- [Activity] The data below should be repeated exactly and in full.

----- Records supplied

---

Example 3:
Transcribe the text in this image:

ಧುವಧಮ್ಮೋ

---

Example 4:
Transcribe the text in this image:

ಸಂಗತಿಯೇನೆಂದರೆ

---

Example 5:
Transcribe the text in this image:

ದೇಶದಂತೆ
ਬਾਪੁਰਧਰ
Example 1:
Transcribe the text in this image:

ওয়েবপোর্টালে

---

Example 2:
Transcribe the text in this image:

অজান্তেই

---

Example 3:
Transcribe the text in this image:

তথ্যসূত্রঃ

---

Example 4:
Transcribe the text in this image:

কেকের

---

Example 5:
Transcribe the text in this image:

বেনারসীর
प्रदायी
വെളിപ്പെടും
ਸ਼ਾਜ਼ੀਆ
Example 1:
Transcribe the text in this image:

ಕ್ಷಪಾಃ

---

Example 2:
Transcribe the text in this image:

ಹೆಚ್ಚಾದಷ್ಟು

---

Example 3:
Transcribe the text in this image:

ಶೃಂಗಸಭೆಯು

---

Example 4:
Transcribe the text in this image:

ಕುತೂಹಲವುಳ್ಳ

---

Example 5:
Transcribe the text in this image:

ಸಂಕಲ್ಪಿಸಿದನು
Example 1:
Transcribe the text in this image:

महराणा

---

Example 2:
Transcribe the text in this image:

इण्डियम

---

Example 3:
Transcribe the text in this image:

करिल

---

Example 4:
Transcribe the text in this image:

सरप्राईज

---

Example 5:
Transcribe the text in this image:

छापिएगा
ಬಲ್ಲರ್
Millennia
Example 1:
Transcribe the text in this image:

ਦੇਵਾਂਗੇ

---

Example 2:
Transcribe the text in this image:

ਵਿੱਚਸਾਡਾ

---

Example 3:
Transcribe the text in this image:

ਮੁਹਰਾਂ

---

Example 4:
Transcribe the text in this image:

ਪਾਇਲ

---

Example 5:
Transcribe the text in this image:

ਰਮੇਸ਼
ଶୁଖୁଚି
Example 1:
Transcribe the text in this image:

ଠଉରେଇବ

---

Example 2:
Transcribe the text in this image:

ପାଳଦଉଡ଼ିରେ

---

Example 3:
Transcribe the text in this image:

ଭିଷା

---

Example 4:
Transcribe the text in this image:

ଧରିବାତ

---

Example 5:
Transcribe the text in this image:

----------

- [Task solution]
---

Example 3:
Transcribe the text in this image:

ಧುವಧಮ್ಮೋ

---

Example 4:
Transcribe the text in this image:

ಸಂಗತಿಯೇನೆಂದರೆ

---

Example 5:
Transcribe the text in this image:

ದೇಶದಂತೆ
ਬਾਪੁਰਧਰ
Example 1:
Transcribe the text in this image:

ওয়েবপোর্টালে

---

Example 2:
Transcribe the text in this image:

অজান্তেই

---

Example 3:
Transcribe the text in this image:

তথ্যসূত্রঃ

---

Example 4:
Transcribe the text in this image:

কেকের

---

Example 5:
Transcribe the text in this image:

বেনারসীর
प्रदायी
വെളിപ്പെടും
ਸ਼ਾਜ਼ੀਆ
Example 1:
Transcribe the text in this image:

ಕ್ಷಪಾಃ

---

Example 2:
Transcribe the text in this image:

ಹೆಚ್ಚಾದಷ್ಟು

---

Example 3:
Transcribe the text in this image:

ಶೃಂಗಸಭೆಯು

---

Example 4:
Transcribe the text in this image:

ಕುತೂಹಲವುಳ್ಳ

---

Example 5:
Transcribe the text in this image:

ಸಂಕಲ್ಪಿಸಿದನು
Example 1:
Transcribe the text in this image:

महराणा

---

Example 2:
Transcribe the text in this image:

इण्डियम

---

Example 3:
Transcribe the text in this image:

करिल

---

Example 4:
Transcribe the text in this image:

सरप्राईज

---

Example 5:
Transcribe the text in this image:

छापिएगा
ಬಲ್ಲರ್
Millennia
Example 1:
Transcribe the text in this image:

ਦੇਵਾਂਗੇ

---

Example 2:
Transcribe the text in this image:

ਵਿੱਚਸਾਡਾ

---

Example 3:
Transcribe the text in this image:

ਮੁਹਰਾਂ

---

Example 4:
Transcribe the text in this image:

ਪਾਇਲ

---

Example 5:
Transcribe the text in this image:

ਰਮੇਸ਼
ଶୁଖୁଚି
Example 1:
Transcribe the text in this image:

ଠଉରେଇବ

---

Example 2:
Transcribe the text in this image:

ପାଳଦଉଡ଼ିରେ

---

Example 3:
Transcribe the text in this image:

ଭିଷା

---

Example 4:
Transcribe the text in this image:

ଧରିବାତ

---

Example 5:
Transcribe the text in this image:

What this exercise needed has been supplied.